One current distortion is that while the personal allowance is frozen at £12,570 and due to remain so until 2027-28, the state pension keeps going up as mandated by the triple lock – meaning it rises every year in line with wage growth, inflation or 2.5 per cent (whichever figure is highest). It increased by 8.5 per cent in April and currently stands at £11,502.40 a year. With both Labour and the Conservatives pledging to keep the triple lock, retirees will soon pay back a portion of the state pension in income tax.

Quilter estimates that this could materialise in as little as two years. The issue is not just the plain oddity of returning a public benefit in tax, either. “Simply from an administrative point of view this would prove difficult for HMRC,” says Kirsty Anderson, retirement specialist at Quilter. Let’s not forget that the tax office is already struggling with its existing workload.

The Conservatives’ proposal would fix this problem but create others, making the system more complicated and indiscriminately favouring retirees, including those who have other income on top of the state pension. “Increasing the personal allowance just for pensioners may be popular with pensioners, but the rest of the tax paying public may feel that… it further increases intergenerational inequality,” Anderson argues. 

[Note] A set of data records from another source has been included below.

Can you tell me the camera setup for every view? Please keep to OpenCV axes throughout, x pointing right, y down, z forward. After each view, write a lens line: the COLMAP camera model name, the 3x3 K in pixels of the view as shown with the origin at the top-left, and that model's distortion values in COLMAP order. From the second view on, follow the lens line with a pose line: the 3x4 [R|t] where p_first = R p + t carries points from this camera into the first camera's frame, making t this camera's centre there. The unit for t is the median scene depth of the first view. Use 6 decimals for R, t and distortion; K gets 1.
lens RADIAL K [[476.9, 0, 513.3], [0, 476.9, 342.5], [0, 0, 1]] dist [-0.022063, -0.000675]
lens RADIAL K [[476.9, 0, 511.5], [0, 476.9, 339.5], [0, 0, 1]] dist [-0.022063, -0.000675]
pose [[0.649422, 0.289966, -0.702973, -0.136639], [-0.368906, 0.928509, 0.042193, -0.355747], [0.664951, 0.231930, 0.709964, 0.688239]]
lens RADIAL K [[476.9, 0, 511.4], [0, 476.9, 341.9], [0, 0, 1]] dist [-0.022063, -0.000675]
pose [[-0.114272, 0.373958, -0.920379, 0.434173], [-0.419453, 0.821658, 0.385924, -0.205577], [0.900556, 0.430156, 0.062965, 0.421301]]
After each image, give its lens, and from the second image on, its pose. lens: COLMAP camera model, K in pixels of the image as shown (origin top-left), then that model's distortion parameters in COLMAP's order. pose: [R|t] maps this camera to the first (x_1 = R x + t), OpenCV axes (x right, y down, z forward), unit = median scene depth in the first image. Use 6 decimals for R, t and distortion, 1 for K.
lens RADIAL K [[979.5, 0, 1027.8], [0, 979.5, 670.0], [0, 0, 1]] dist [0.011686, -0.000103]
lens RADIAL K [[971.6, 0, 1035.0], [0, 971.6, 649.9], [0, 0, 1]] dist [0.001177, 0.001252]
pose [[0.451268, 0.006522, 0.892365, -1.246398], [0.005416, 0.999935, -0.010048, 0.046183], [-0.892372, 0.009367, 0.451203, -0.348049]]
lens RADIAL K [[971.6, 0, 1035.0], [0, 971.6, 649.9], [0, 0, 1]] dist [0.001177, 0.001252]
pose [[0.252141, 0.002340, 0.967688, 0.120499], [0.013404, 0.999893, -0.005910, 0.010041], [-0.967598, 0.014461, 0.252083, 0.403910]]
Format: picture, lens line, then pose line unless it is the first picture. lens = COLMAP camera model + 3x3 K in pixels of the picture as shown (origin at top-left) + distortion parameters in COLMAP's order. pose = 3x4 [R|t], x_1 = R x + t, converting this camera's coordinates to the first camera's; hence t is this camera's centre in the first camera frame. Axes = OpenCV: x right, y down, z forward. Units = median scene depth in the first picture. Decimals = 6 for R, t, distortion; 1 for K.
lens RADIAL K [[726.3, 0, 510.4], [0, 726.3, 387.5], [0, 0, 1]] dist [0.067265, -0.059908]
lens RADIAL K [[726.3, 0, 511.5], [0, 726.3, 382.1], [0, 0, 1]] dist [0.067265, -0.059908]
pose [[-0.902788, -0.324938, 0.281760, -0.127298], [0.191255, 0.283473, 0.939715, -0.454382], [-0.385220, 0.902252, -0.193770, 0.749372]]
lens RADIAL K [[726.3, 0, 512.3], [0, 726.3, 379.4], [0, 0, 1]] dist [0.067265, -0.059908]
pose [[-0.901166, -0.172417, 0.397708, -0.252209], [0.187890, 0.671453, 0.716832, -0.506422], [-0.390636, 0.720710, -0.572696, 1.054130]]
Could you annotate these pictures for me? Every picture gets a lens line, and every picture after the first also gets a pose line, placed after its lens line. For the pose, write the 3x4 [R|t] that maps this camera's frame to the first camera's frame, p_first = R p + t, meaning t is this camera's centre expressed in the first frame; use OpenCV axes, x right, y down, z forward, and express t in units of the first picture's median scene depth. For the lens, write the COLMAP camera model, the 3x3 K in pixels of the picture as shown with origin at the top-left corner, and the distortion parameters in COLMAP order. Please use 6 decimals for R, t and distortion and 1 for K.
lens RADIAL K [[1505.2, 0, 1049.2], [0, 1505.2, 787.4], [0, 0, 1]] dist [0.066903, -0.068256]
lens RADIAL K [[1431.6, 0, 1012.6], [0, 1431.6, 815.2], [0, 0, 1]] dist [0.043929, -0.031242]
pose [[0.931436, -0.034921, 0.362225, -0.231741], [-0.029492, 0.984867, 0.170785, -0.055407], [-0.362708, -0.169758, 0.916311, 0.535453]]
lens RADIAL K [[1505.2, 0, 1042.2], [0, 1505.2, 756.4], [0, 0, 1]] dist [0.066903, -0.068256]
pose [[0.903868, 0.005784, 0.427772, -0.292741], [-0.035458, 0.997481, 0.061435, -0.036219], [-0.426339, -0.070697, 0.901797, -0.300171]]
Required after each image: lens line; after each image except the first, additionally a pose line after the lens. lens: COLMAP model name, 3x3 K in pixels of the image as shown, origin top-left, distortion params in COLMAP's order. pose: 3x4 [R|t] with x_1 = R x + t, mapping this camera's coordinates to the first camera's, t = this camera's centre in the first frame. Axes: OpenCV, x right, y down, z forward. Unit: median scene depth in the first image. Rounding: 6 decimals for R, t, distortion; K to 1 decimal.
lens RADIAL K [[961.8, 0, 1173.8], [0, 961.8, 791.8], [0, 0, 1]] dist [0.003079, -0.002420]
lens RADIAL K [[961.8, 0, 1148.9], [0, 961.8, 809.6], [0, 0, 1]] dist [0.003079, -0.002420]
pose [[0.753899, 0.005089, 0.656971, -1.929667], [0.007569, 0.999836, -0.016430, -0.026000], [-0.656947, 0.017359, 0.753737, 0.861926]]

Tom Selby, director of public policy at AJ Bell, deems the proposal “a fairly naked grab for pensioner votes”. “Beyond pure election tactics, it is hard to think of a good reason to increase the personal allowance for pensioners alone,” he adds.

With the Conservatives so far behind in the polls, it is more interesting to ponder Labour’s position. Keir Starmer and shadow chancellor Rachel Reeves have made it clear that while they would like to unfreeze the allowances, they don’t think the country can afford it. But the state pension tax conundrum will not go ignored forever. “It seems unlikely if Labour were to get in they would not be forced to act in some way,” Anderson says.

There is no obvious solution. Reforming the triple lock is a political nightmare that all parties seem keen to avoid. Increasing the personal allowance in line with inflation for everyone looks like the sensible approach, but it would be anything but cheap and would possibly need to be compensated for by an increase to income tax rates.

This is just an example of the tough choices Labour will have to navigate if it does win the election. The party has ruled out future tax increases on a series of taxes, including income tax. But as Helen Miller, deputy director of the Institute for Fiscal Studies, recently argued in the Financial Times, it should refrain from making promises it may come to regret.